İnsanlar kendi oy verdikleri sandıklarında o sandık sayımını izleyebiliyorlar. Hukuken bir hakkınız var. Eğer yani bir gönüllü olmaya mecaliniz yoksa bunu yapmak da mümkün. Akşam sayımda bulunmak. Bu da önemli şeylerden biri. Diğeri dediğim gibi medyadan medyanın haber pompalamasından kaçınmak.
İnsanların konsantre olacağı iki şey var şu an önümüzde. Seçimlere gidip oy kullanmak insanları buna teşvik etmek ve korkutmalara karşı gözü kulağı kapatmak.
Şimdi bir de deprem bölgesinin seçim güvenliği var…
Önemli bir konu. Çok haklısın. Tam da bütün bu sebeplerle siyasi partilerin doğru düzgün açıklamalar yapması gerekiyor. Bu tek başına gönüllülerin alabileceği hafiflikte bir organizasyon değil, ağır bir organizasyon. O yüzden devletin ya da siyasi partilerin bu konuda adım atabilmesi gerekiyor. Yani gönüllüler elbette bir yere kadar. Bunu unutmamak lazım
Peki şöyle iddialar var: “Seçimlerde Türkiye'de hile yapmak çok zor“ Ne kadar doğru?
Benim anladığım kadarıyla bütün bu çalışma tüm bu uzmanlarla konuşma sürecinde yani Türkiye'nin iyi bir seçim yasası var.
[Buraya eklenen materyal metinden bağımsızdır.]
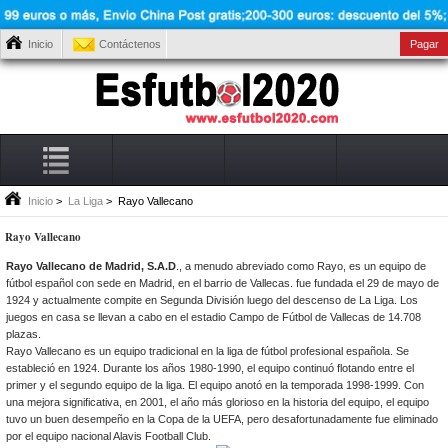
Inicio
Contáctenos
Pagar
Inicio
>
La Liga
> Rayo Vallecano
Rayo Vallecano
Rayo Vallecano de Madrid, S.A.D
., a menudo abreviado como Rayo, es un equipo de
fútbol español con sede en Madrid, en el barrio de Vallecas. fue fundada el 29 de mayo de
1924 y actualmente compite en Segunda División luego del descenso de La Liga. Los
juegos en casa se llevan a cabo en el estadio Campo de Fútbol de Vallecas de 14.708
plazas.
Rayo Vallecano es un equipo tradicional en la
liga de fútbol profesional española. Se
estableció en 1924. Durante los años 1980-1990, el equipo continuó flotando entre el
primer y el segundo equipo de la liga. El equipo anotó en la temporada 1998-1999. Con
una mejora significativa, en 2001, el año más glorioso en la historia del equipo, el equipo
tuvo un buen desempeño en la Copa de la UEFA, pero desafortunadamente fue eliminado
por el equipo nacional Alavis Football Club.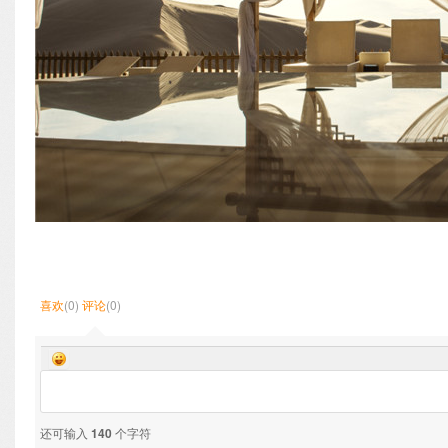
喜欢
(0)
评论
(0)
还可输入
140
个字符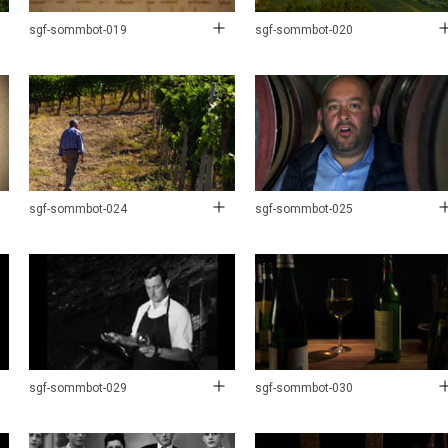
sgf-sommbot-019
sgf-sommbot-020
sgf-sommbot-024
sgf-sommbot-025
sgf-sommbot-029
sgf-sommbot-030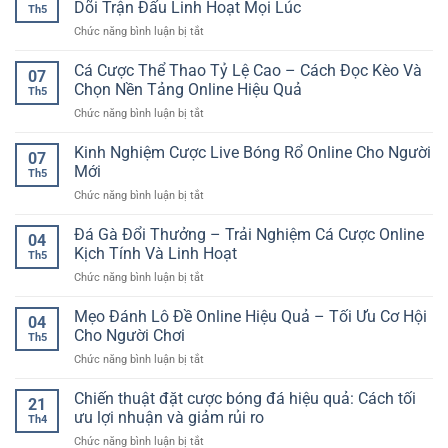
Dõi Trận Đấu Linh Hoạt Mọi Lúc
Th5
Nổ
ở
Chức năng bình luận bị tắt
Hũ
Kèo
Jackpot
Thể
Cá Cược Thể Thao Tỷ Lệ Cao – Cách Đọc Kèo Và
–
07
Thao
Cách
Chọn Nền Tảng Online Hiệu Quả
Th5
Mobile
Chơi
ở
Chức năng bình luận bị tắt
Tiện
Có
Cá
Lợi
Kế
Cược
Kinh Nghiệm Cược Live Bóng Rổ Online Cho Người
–
Hoạch
07
Thể
Xu
Mới
Và
Th5
Thao
Hướng
Dễ
ở
Chức năng bình luận bị tắt
Tỷ
Theo
Kiểm
Kinh
Lệ
Dõi
Soát
Nghiệm
Đá Gà Đổi Thưởng – Trải Nghiệm Cá Cược Online
Cao
Trận
04
Cược
–
Kịch Tính Và Linh Hoạt
Đấu
Th5
Live
Cách
Linh
ở
Chức năng bình luận bị tắt
Bóng
Đọc
Hoạt
Đá
Rổ
Kèo
Mọi
Gà
Mẹo Đánh Lô Đề Online Hiệu Quả – Tối Ưu Cơ Hội
Online
Và
04
Lúc
Đổi
Cho
Cho Người Chơi
Chọn
Th5
Thưởng
Người
Nền
ở
Chức năng bình luận bị tắt
–
Mới
Tảng
Mẹo
Trải
Online
Đánh
Chiến thuật đặt cược bóng đá hiệu quả: Cách tối
Nghiệm
21
Hiệu
Lô
Cá
ưu lợi nhuận và giảm rủi ro
Quả
Th4
Đề
Cược
ở
Chức năng bình luận bị tắt
Online
Online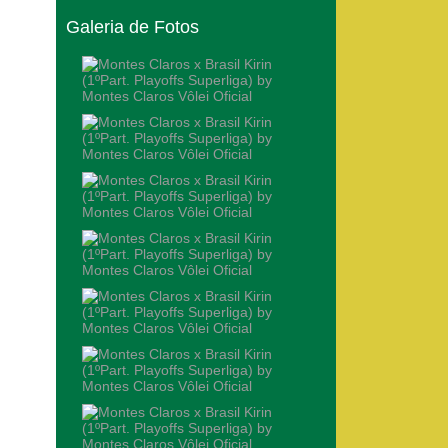
Galeria de Fotos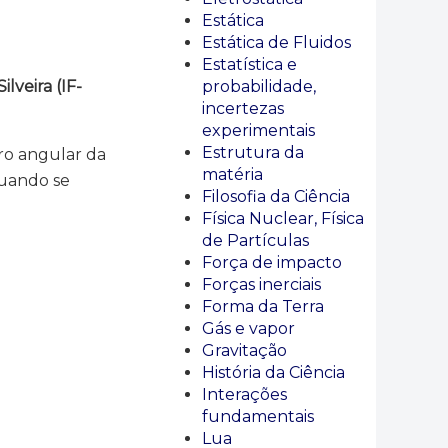
Estática
Estática de Fluidos
Estatística e
veira (IF-
probabilidade,
incertezas
experimentais
Estrutura da
ro angular da
matéria
quando se
Filosofia da Ciência
Física Nuclear, Física
de Partículas
Força de impacto
Forças inerciais
Forma da Terra
Gás e vapor
Gravitação
História da Ciência
Interações
fundamentais
Lua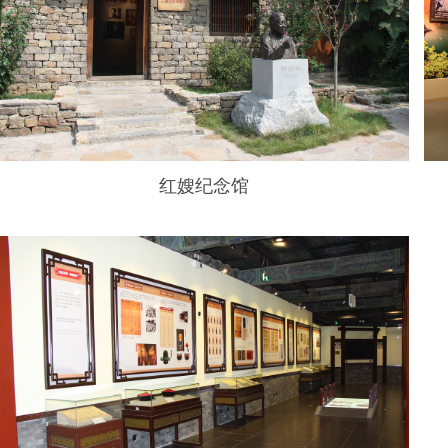
红嫂纪念馆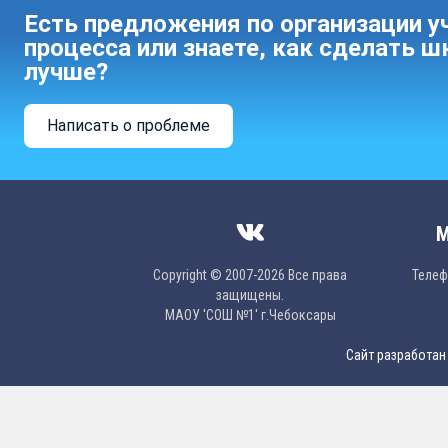
Есть предложения по организации у
процесса или знаете, как сделать ш
лучше?
Написать о проблеме
М
Copyright © 2007-2026 Все права
Телефо
защищены.
МAОУ 'CОШ №1' г.Чебоксары
Сайт разработан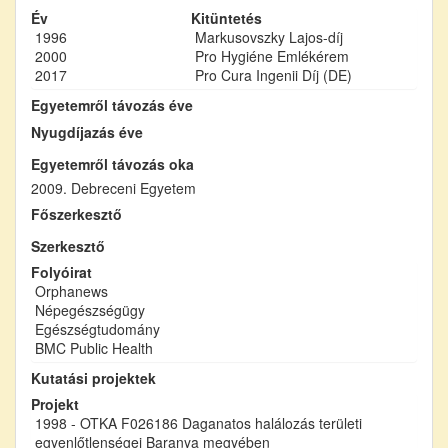
Év
Kitüntetés
1996
Markusovszky Lajos-díj
2000
Pro Hygiéne Emlékérem
2017
Pro Cura Ingenii Díj (DE)
Egyetemről távozás éve
Nyugdíjazás éve
Egyetemről távozás oka
2009. Debreceni Egyetem
Főszerkesztő
Szerkesztő
Folyóirat
Orphanews
Népegészségügy
Egészségtudomány
BMC Public Health
Kutatási projektek
Projekt
1998 - OTKA F026186 Daganatos halálozás területi
egyenlőtlenségei Baranya megyében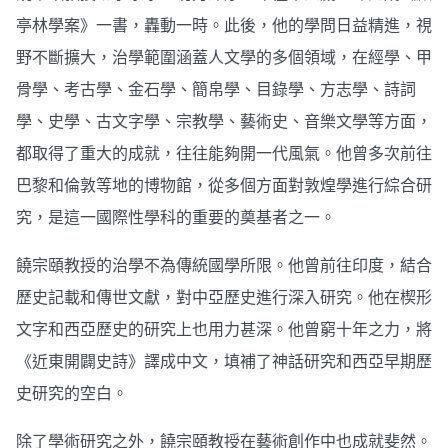
亭林學案》一書，轟動一時。此後，他的學問日益精進，視
野不斷擴大，治學範圍涵蓋人文學的多個領域，在經學、甲
骨學、考古學、金石學、簡帛學、目錄學、方志學、詩詞
學、史學、古文字學、宗教學、藝術史、音樂文學等方面，
都取得了重大的成就，往往能夠開一代風氣。他曾多次前往
巴黎和倫敦等地的博物館，從多個方面對敦煌學進行綜合研
究，是這一國際性學科的重要的奠基者之一。
饒宗頤教授的治學不為傳統國學所限。他曾前往印度，結合
歷史記載和傳世文獻，對中亞歷史進行深入研究。他在楔形
文字和西亞歷史的研究上也用力甚深。他曾窮十年之力，將
《近東開闢史詩》譯成中文，填補了神話研究和西亞早期歷
史研究的空白。
除了學術研究之外，饒宗頤教授在藝術創作中也成就斐然。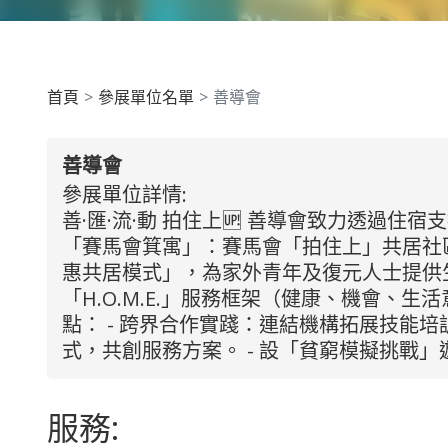
首頁
參展單位名單
善導會
善導會
參展單位詳情:
善·匯·流·動 拍住上🆙 善導會致力透過住宿
「賽馬會箕寓」：賽馬會「拍住上」共居社區計劃
惠共居模式」，為家外青年及復元人士提供生
「H.O.M.E.」服務框架（健康、機會
點： - 跨界合作實踐：連結機構拓展技能培訓
式，共創服務方案。 - 設「貧窮模擬挑戰
服務:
Hem kendini hem birbirini koruyan insanları koruyan, dolayısıyla boşlukları çok da izin vermeyen. İkincisi de seçimlerde aslında sandık oy vermek ve oyları saymak. Bir mahallede yüz kişi vardır. Yüz kişi oy kullanır. Yüz imza, yüz pusula. Bu kadardır. Daha fazlası çıkarsa eğer oradan tesadüfen yani hani şeyleri hiç saymıyorum.
Zorunlu olarak o sandık başında oy kullanması gereken insanlar oluyor işte görevliler, devlet memurları gibi. Oonları saymıyorum ama yani bundan daha fazla oy çıkarsa örneğin yakılıyor o oylar vs. dolayısıyla yani bu çok teknik bir iş.
Bunlara dayanarak da çok çok zor, çok kolay olmadığını söyleyebiliriz. Partiler normal şartlar altında gönüllü yoksa bile orada partilerin görevlendirdiği sandık görevlileri vardı.
Sandık kurulundan sonra gördüm. Bu yüzden de çok kolaymış gibi değil. Ama esas mesele zaten aslında bir yerde biraz önce de bahsettim. O olağan dışı oyların çıkmasını engellemeye dair bir şey yapmak olmalı.